Saya ingin mengatakan, mayoritas kelas menengah saat ini tidak mengalami perubahan watak dan sikap politik yang substansial. Mereka tetaplah kelas yang menempel pada kekuasaan, terbawa langgam oligarki. Para teknokrat, misalnya, baik yang tua maupun yang muda, kembali pada fungsi lamanya sebaga juru bicara oligarki; para aktivis partai politik tetap menempatkan dirinya sebagai tukang penyedia basis massa; para jurnalis tak lagi kritis pada struktur yang menindas; aktivis LSM sibuk dengan masalah-masalah teknis-programatik dari struktur yang ada; dan aktivis mahasiswa lebih banyak bergerak berdasarkan kebutuhan patron politik.
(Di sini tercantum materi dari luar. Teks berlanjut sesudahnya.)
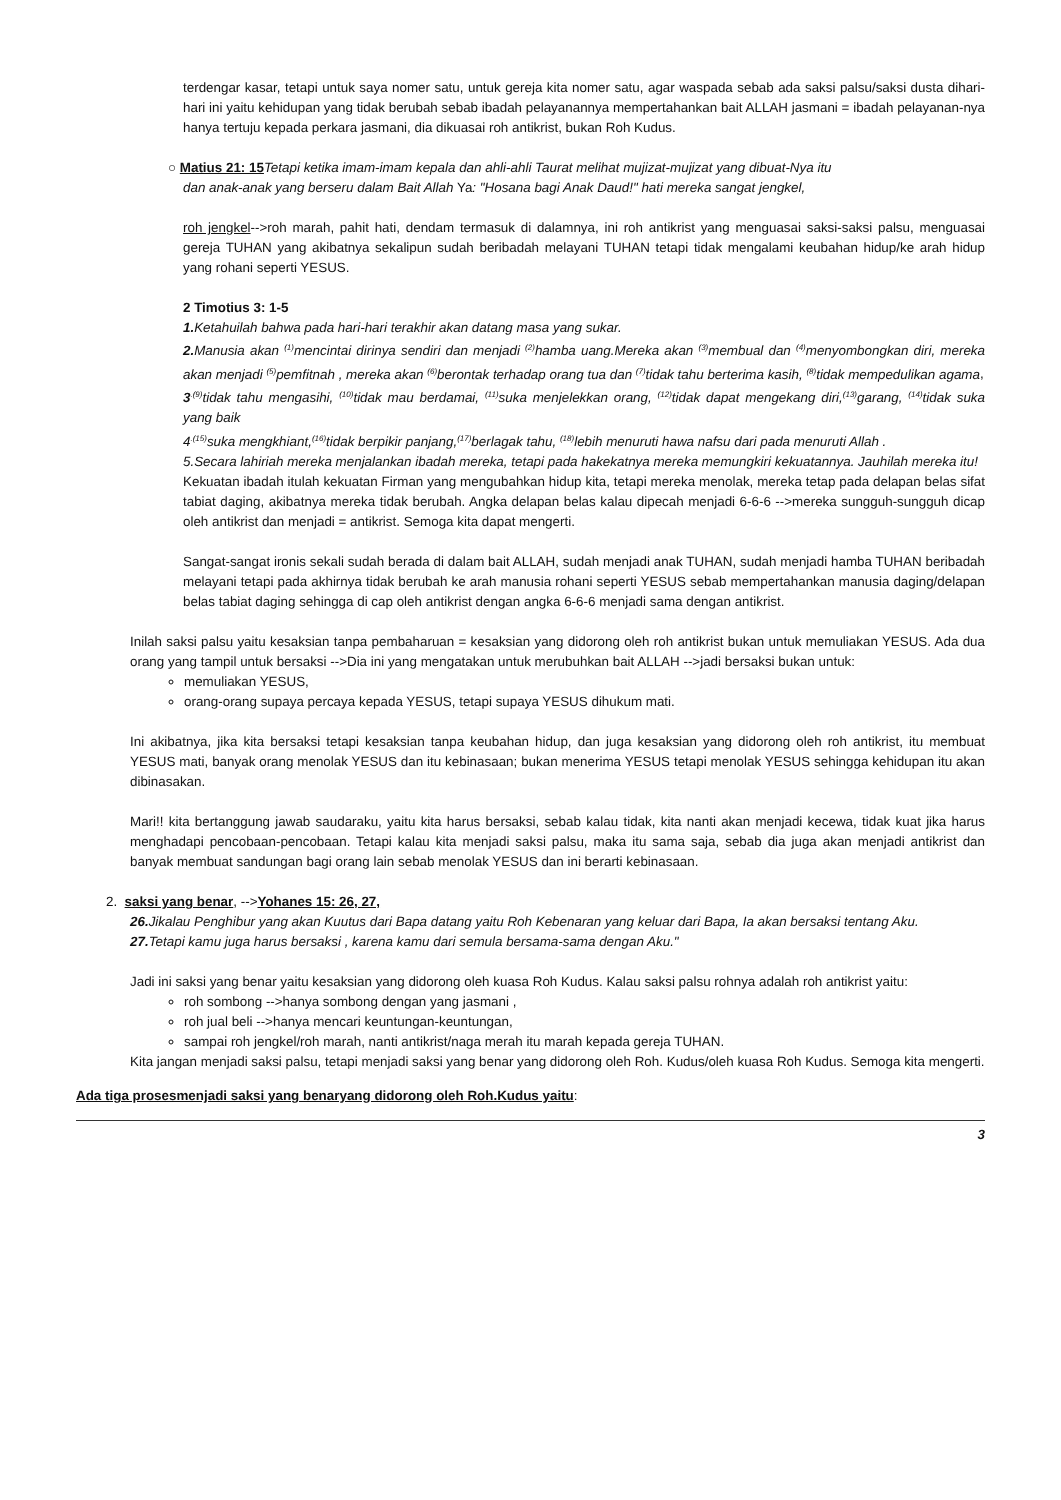terdengar kasar, tetapi untuk saya nomer satu, untuk gereja kita nomer satu, agar waspada sebab ada saksi palsu/saksi dusta dihari-hari ini yaitu kehidupan yang tidak berubah sebab ibadah pelayanannya mempertahankan bait ALLAH jasmani = ibadah pelayanan-nya hanya tertuju kepada perkara jasmani, dia dikuasai roh antikrist, bukan Roh Kudus.
○ Matius 21: 15 Tetapi ketika imam-imam kepala dan ahli-ahli Taurat melihat mujizat-mujizat yang dibuat-Nya itu
dan anak-anak yang berseru dalam Bait Allah Ya: "Hosana bagi Anak Daud!" hati mereka sangat jengkel,
roh jengkel-->roh marah, pahit hati, dendam termasuk di dalamnya, ini roh antikrist yang menguasai saksi-saksi palsu, menguasai gereja TUHAN yang akibatnya sekalipun sudah beribadah melayani TUHAN tetapi tidak mengalami keubahan hidup/ke arah hidup yang rohani seperti YESUS.
2 Timotius 3: 1-5
1. Ketahuilah bahwa pada hari-hari terakhir akan datang masa yang sukar.
2. Manusia akan <sup>(1)</sup>mencintai dirinya sendiri dan menjadi <sup>(2)</sup>hamba uang.Mereka akan <sup>(3)</sup>membual dan <sup>(4)</sup>menyombongkan diri, mereka akan menjadi <sup>(5)</sup>pemfitnah , mereka akan <sup>(6)</sup>berontak terhadap orang tua dan <sup>(7)</sup>tidak tahu berterima kasih, <sup>(8)</sup>tidak mempedulikan agama,
3<sup>.(9)</sup>tidak tahu mengasihi, <sup>(10)</sup>tidak mau berdamai, <sup>(11)</sup>suka menjelekkan orang, <sup>(12)</sup>tidak dapat mengekang diri,<sup>(13)</sup>garang, <sup>(14)</sup>tidak suka yang baik
4<sup>.(15)</sup>suka mengkhiant,<sup>(16)</sup>tidak berpikir panjang,<sup>(17)</sup>berlagak tahu, <sup>(18)</sup>lebih menuruti hawa nafsu dari pada menuruti Allah .
5.Secara lahiriah mereka menjalankan ibadah mereka, tetapi pada hakekatnya mereka memungkiri kekuatannya. Jauhilah mereka itu!
Kekuatan ibadah itulah kekuatan Firman yang mengubahkan hidup kita, tetapi mereka menolak, mereka tetap pada delapan belas sifat tabiat daging, akibatnya mereka tidak berubah. Angka delapan belas kalau dipecah menjadi 6-6-6 -->mereka sungguh-sungguh dicap oleh antikrist dan menjadi = antikrist. Semoga kita dapat mengerti.
Sangat-sangat ironis sekali sudah berada di dalam bait ALLAH, sudah menjadi anak TUHAN, sudah menjadi hamba TUHAN beribadah melayani tetapi pada akhirnya tidak berubah ke arah manusia rohani seperti YESUS sebab mempertahankan manusia daging/delapan belas tabiat daging sehingga di cap oleh antikrist dengan angka 6-6-6 menjadi sama dengan antikrist.
Inilah saksi palsu yaitu kesaksian tanpa pembaharuan = kesaksian yang didorong oleh roh antikrist bukan untuk memuliakan YESUS. Ada dua orang yang tampil untuk bersaksi -->Dia ini yang mengatakan untuk merubuhkan bait ALLAH -->jadi bersaksi bukan untuk:
memuliakan YESUS,
orang-orang supaya percaya kepada YESUS, tetapi supaya YESUS dihukum mati.
Ini akibatnya, jika kita bersaksi tetapi kesaksian tanpa keubahan hidup, dan juga kesaksian yang didorong oleh roh antikrist, itu membuat YESUS mati, banyak orang menolak YESUS dan itu kebinasaan; bukan menerima YESUS tetapi menolak YESUS sehingga kehidupan itu akan dibinasakan.
Mari!! kita bertanggung jawab saudaraku, yaitu kita harus bersaksi, sebab kalau tidak, kita nanti akan menjadi kecewa, tidak kuat jika harus menghadapi pencobaan-pencobaan. Tetapi kalau kita menjadi saksi palsu, maka itu sama saja, sebab dia juga akan menjadi antikrist dan banyak membuat sandungan bagi orang lain sebab menolak YESUS dan ini berarti kebinasaan.
2. saksi yang benar, -->Yohanes 15: 26, 27,
26. Jikalau Penghibur yang akan Kuutus dari Bapa datang yaitu Roh Kebenaran yang keluar dari Bapa, Ia akan bersaksi tentang Aku.
27. Tetapi kamu juga harus bersaksi , karena kamu dari semula bersama-sama dengan Aku."
Jadi ini saksi yang benar yaitu kesaksian yang didorong oleh kuasa Roh Kudus. Kalau saksi palsu rohnya adalah roh antikrist yaitu:
roh sombong -->hanya sombong dengan yang jasmani ,
roh jual beli -->hanya mencari keuntungan-keuntungan,
sampai roh jengkel/roh marah, nanti antikrist/naga merah itu marah kepada gereja TUHAN.
Kita jangan menjadi saksi palsu, tetapi menjadi saksi yang benar yang didorong oleh Roh. Kudus/oleh kuasa Roh Kudus. Semoga kita mengerti.
Ada tiga prosesmenjadi saksi yang benaryang didorong oleh Roh.Kudus yaitu:
3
Kelas menengah yang independen dan kritis, yang bergerak berdasarkan kepentingan buruh, tani, nelayan, kaum miskin kota, dan pegawai negeri golongan rendahan, tetap merupakan minoritas. Seperti di masa Orba, di tengah-tengah mayoritas kelas menengah yang diam, suara mereka terdengar aneh. Tetapi, kalau dulu suara kritis itu mendatangkan kengerian, kini hanya menimbulkan rasa geli.